Jorge est un homme jeune. Concierge, comme son père dont il a repris la place. Le père, lui, victime d’un accident vasculaire, est là, dans sa chaise, impotent. Il faut quelqu’un pour s’en occuper et que ce quelqu’un ne peut être que lui, Jorge. Arrivé ici, ami lecteur, tu trembles, tu te dis : encore un film sombre, trop sombre, un film qui va plonger dans le trou noir des désolations. Mais tu te trompes, ami lecteur, tu te trompes. La caméra de Dàniel Sanchez Arévalo est vive, subtile et légère. « Bleu foncé presque noir" reste du côté du bleu, du côté de la vie, du côté du rêve. La vie de Jorge est faite de mille autres choses. De Natalia, son amour d’enfance qui revient d’un long voyage. D’instants d’évasion poétique avec son meilleur ami Israël sur le toit de l’immeuble, aménagé aux couleurs de la rêverie. De son diplôme de gestion qu’il n’arrive pas à transformer en emploi bien rémunéré. De ce costume, symbole de l’ascenceur social, niché dans la vitrine des désirs consuméristes, qu’il n’a jamais les moyens de s’offrir. De son frère Antonio enfin, mauvais garçon reclus derrière les barreaux de la prison, qui lui demande un bien étrange service : mettre enceinte sa petite amie, elle aussi en cellule.

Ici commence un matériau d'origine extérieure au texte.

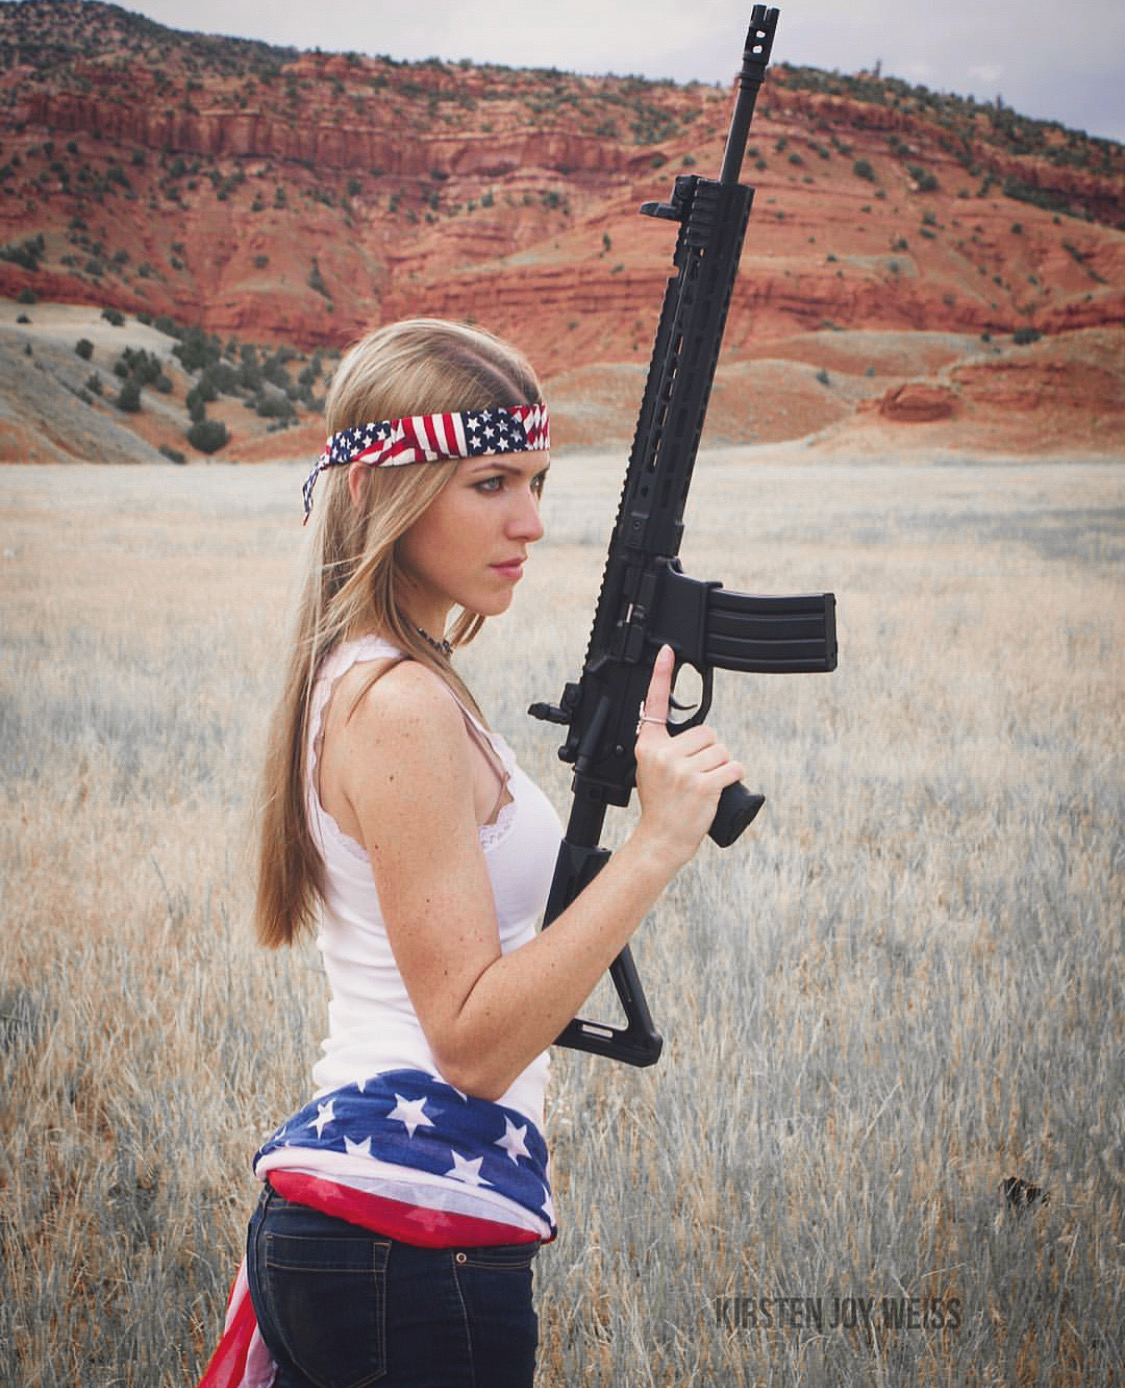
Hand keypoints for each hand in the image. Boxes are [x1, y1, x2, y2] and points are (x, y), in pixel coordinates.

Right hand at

Du film, ami lecteur, je ne te dirai rien de plus, car tout cela, je l’espère, tu le découvriras en salle par toi-même. Sache cependant que le récit, construit au fil du temps sans retours en arrière, est ciselé et précis. le réalisateur sait naviguer entre les écueils du mélo et les récifs du poncif d’un coup de gouvernail sûr. Azuloscurocasinegro de Dàniel Sanchez Arévalo (je te répète son nom, ami lecteur, parce que je pense que tu auras à t’en souvenir) est une vraie réussite mêlant habilement lucidité sociale, humour tendre et poésie moderne, dans laquelle tous les caractères sont subtilement dépeints.
Ce premier film, présenté au festival Premiers Plans d’Angers en avant première, a reçu samedi 2O janvier lors de la soirée d’ouverture (sans cérémonie aucune, du cinéma, rien que du cinéma, quel bonheur...) un accueil enthousiaste de la part d’un public chaleureux. Trois salves d’applaudissements mérités et très nourris ont ponctué la fin de la projection. Bienvenue au monde des réalisateurs de talent, monsieur Arévalo.
Et merci au festival d’Angers de nous l’avoir fait découvrir.